What I missed at first in a few lines of Horace

Literary context: Horace is making some general comments about Latin poetry and poets

My self-instruction context: I want to show how this sentence might have been much easier for me, if only I had noticed the clues. I hope that by identifying the clues I missed I will in future be more likely to spot them. If error still clings to my account, others will pinpoint them. I’ll limit my comments to the first clause, the one that ends with the comma after Latium.
Art of Poetry, ll. 289-91.

nec virtute foret clarisve potentius armis
quam lingua Latium, si non offenderet unum
quemque poetarum limae labor et mora.

virtute: I got this ablative, but I missed the ablative plurals of clarisve … armis.

-ve enclitic ending of clarisve: I should have looked around for what this “or-word” points to, and I would more likely have noticed that clarisve . . .armis are ablative plural, an adjective-noun pair.

potentius: I failed to observe early enough that this is the nominative, neuter form of the comparative adjective. If I had only caught this one thing, the sentence would have been much easier, for Latium is also a neuter noun, and if I mistake not, the only nominative, neuter, singular noun in this clause.

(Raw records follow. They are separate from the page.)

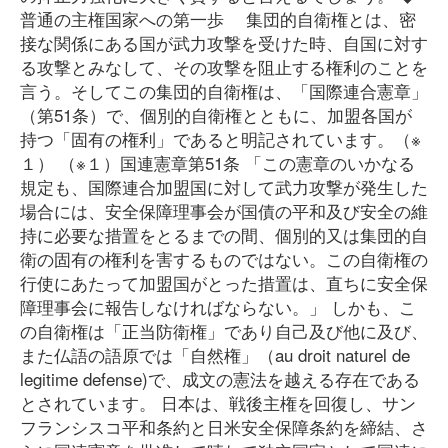
普通の主権国家への第一歩 集団的自衛権とは、密
接な関係にある国が武力攻撃を受けた時、自国に対す
る攻撃とみなして、その攻撃を阻止する権利のことを
言う。そしてこの集団的自衛権は、「国際連合憲章」
（第51条）で、個別的自衛権とともに、加盟各国が
持つ「固有の権利」であると明記されています。（※
１） （※１）国連憲章第51条 「この憲章のいかなる
規定も、国際連合加盟国に対して武力攻撃が発生した
場合には、安全保障理事会が国債の平和及び安全の維
持に必要な措置をとるまでの間、個別的又は集団的自
衛の固有の権利を害するものではない。この自衛権の
行使にあたって加盟国がとった措置は、直ちに安全保
障理事会に報告しなければならない。」 しかも、こ
の自衛権は「正当防衛権」であり自己及び他に及び、
また仏語の語原では「自然権」（au droit naturel de
legitime defense)で、成文の憲法を越える存在である
とされています。 日本は、戦後主権を回復し、サン
フランシスコ平和条約と日米安全保障条約を締結、さ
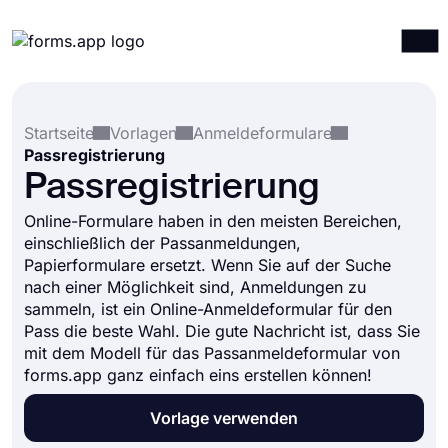
Produkte
Anmelden
Registrieren
Startseite
Vorlagen
Anmeldeformulare
Integrationen
Passregistrierung
Vorlagen
Passregistrierung
Ressourcen
Online-Formulare haben in den meisten Bereichen,
einschließlich der Passanmeldungen,
Preise
Papierformulare ersetzt. Wenn Sie auf der Suche
nach einer Möglichkeit sind, Anmeldungen zu
sammeln, ist ein Online-Anmeldeformular für den
Pass die beste Wahl. Die gute Nachricht ist, dass Sie
mit dem Modell für das Passanmeldeformular von
forms.app ganz einfach eins erstellen können!
Vorlage verwenden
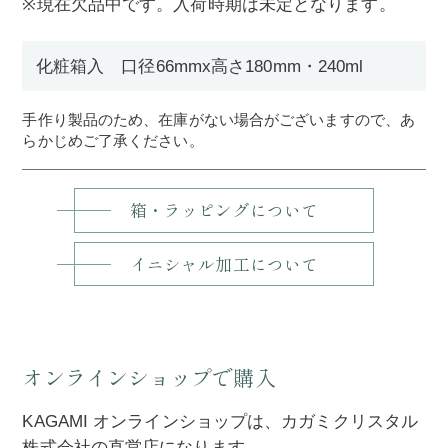
※現在欠品中です。入荷時期は未定となります。
化粧箱入 口径66mmx高さ180mm・240ml
手作り製品のため、在庫がない場合がございますので、あ
らかじめご了承ください。
箱・ラッピングについて
イニシャル加工について
オンラインショップで購入
KAGAMI オンラインショップは、カガミクリスタル
株式会社の直営店になります。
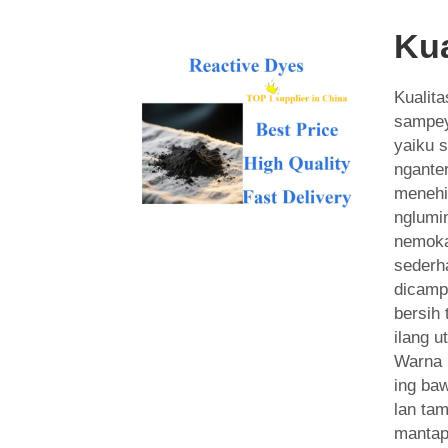
Kua
Kualit
sampe
yaiku s
ngante
menehi
nglumi
nemoka
sederh
dicamp
bersih
ilang 
Warna 
ing baw
lan tam
mantap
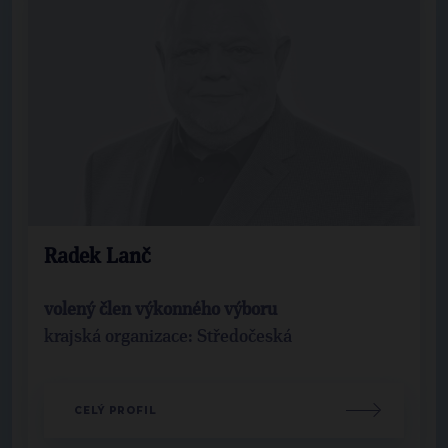
Radek Lanč
volený člen výkonného výboru
krajská organizace: Středočeská
CELÝ PROFIL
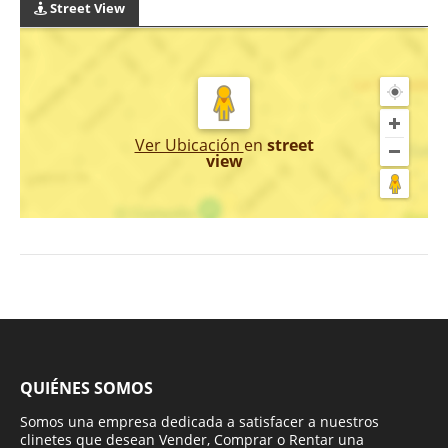
Street View
Ver Ubicación
en
street
view
QUIÉNES SOMOS
Somos una empresa dedicada a satisfacer a nuestros
clinetes que desean Vender, Comprar o Rentar una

lingua: If I had read metrically earlier, I would have seen that it has to be linguA, long-A ending, ablative singular. quam lingua would then have suggested a relationship with virtute.

With these clues noted, translation of the first clause is easier.

Latium would not have been more powerful in valor or glorious victory than in [its] language, …

These were all problems of parsing, as far as I understand. A hint is that, if you see a comparative, then most often than not you’re going to have ablatives doing their thing. I think the trickiest part in this might really be what you had the least problem with, namely linking Latium to potentius, since that could have been mistaken for an adverb.

Thanks anphph. I dithered for a while over what to do with potentius before the comparative adjective usage occured to me. Comparison of adjectives is one of my of grammatical weaknesses. Besides that the ablative-with-comparatives sometimes escapes my notice.

Being self-tutored, I lack those vivid memories of blunders committed as a student, with teacher correction, those feelings of relief when somebody else was called on, and stumbled over the difficulty. I spent my working life teaching, but this Latin avocation in retirement has made me more aware of the importance of teachers than I ever was while trying to practice their art.